Mi è stato chiesto se anch’io avrei pubblicato ogni parola, anche quelle rubate da un microfono nascosto, com’è accaduto all’esponente del movimento 5 stelle Giovanni Favia. Ho risposto di sì. Un giornalista non decide cosa pubblicare e cosa no. E non deve dividere le notizie e confonderle con le amicizie.
Non sapevo, e dunque non ho commentato però il fatto che l’intervista fos
se stata registrata molti mesi prima della sua messa in onda. Congelare e poi scongelare è generalmente un’attività culinaria, e il giornalismo non è la prova del cuoco. Quel che si ha si diffonde nel più breve tempo possibile. E se è uno scoop, non si concorda con altri un pre-lancio sul web.

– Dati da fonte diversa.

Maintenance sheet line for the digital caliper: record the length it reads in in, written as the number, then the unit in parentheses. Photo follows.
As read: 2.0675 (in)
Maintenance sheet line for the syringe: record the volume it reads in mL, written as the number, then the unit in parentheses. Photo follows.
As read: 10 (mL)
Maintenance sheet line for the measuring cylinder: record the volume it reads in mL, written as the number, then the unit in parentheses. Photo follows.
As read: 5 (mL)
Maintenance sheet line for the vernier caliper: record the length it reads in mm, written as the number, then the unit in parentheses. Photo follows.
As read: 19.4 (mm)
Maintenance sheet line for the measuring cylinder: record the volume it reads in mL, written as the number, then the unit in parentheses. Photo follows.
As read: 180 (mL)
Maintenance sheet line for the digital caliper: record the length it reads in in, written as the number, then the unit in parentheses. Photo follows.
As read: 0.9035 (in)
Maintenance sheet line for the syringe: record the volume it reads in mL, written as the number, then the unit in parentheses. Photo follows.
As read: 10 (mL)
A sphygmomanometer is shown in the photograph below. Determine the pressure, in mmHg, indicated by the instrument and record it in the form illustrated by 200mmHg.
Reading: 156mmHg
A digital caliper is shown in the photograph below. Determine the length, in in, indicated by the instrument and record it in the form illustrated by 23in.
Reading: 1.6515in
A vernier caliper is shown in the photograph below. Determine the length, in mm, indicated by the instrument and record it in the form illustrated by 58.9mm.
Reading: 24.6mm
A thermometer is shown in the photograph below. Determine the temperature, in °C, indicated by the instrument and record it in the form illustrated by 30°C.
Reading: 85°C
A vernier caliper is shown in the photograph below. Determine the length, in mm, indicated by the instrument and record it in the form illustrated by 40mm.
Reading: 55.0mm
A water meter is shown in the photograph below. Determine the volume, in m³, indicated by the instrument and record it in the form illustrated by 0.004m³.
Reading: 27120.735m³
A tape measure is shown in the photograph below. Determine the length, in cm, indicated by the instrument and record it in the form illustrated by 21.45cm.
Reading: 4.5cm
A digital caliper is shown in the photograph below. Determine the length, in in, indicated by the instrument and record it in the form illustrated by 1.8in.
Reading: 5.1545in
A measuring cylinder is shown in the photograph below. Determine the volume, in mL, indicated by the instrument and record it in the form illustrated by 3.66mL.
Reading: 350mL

In genere diffido dei guru, e questo Casaleggio con i suoi capelli da foresta nere e le predizioni sul nuovo mondo incantato di nome Gaia suggeriscono in me un surplus di allerta. Il linguaggio di Grillo è spesso inutilmente offensivo. I fatti raccontano meglio delle male parole ogni cosa. E gli eletti del movimento, presenti e futuri, devo giudicarli da quel che fanno (o non fanno). Per esempio: ancora non ho capito se il sindaco di Parma è bravo o no, capace o meno, illuminato o cieco. Se dovessi consigliare raccomanderei prudenza prima di esultare. Detto tutto ciò, e premesso che molto altro dimentico, mi sembra davvero incredibile che questo movimento, composto da gente che cerca di impegnarsi, e si sbatte, per dare forma e corpo a una partecipazione attiva, cosciente, determinata, sia – per decreto – trasferita nel mondo degli sporchi, degli arrivisti, dei cattivi. Gli uni e gli altri uguali sono.
Questa indecente mistica dell’uguaglianza emana l’odore acre della truffa lessicale. Ribaltare la partita truccandola invece di giocarla, nascondere la propria incapacità e a volte le proprie nefandezze illustrando come vere le altrui presunte.
Grillo non sarà simpatico, ma ha dato un senso alla democrazia e una risposta decente a chi non ce la fa più a deglutire bocconi amari. E’ colpa di Grillo se il panorama politico è così tanto sconfortante?
E’ colpa sua se il Parlamento è divenuto un ornamento e la democrazia convertita in un dessert da gustare a fine pasto, ammesso che qualcosa in tavola ci sia rimasta ancora dopo la grande abbuffata?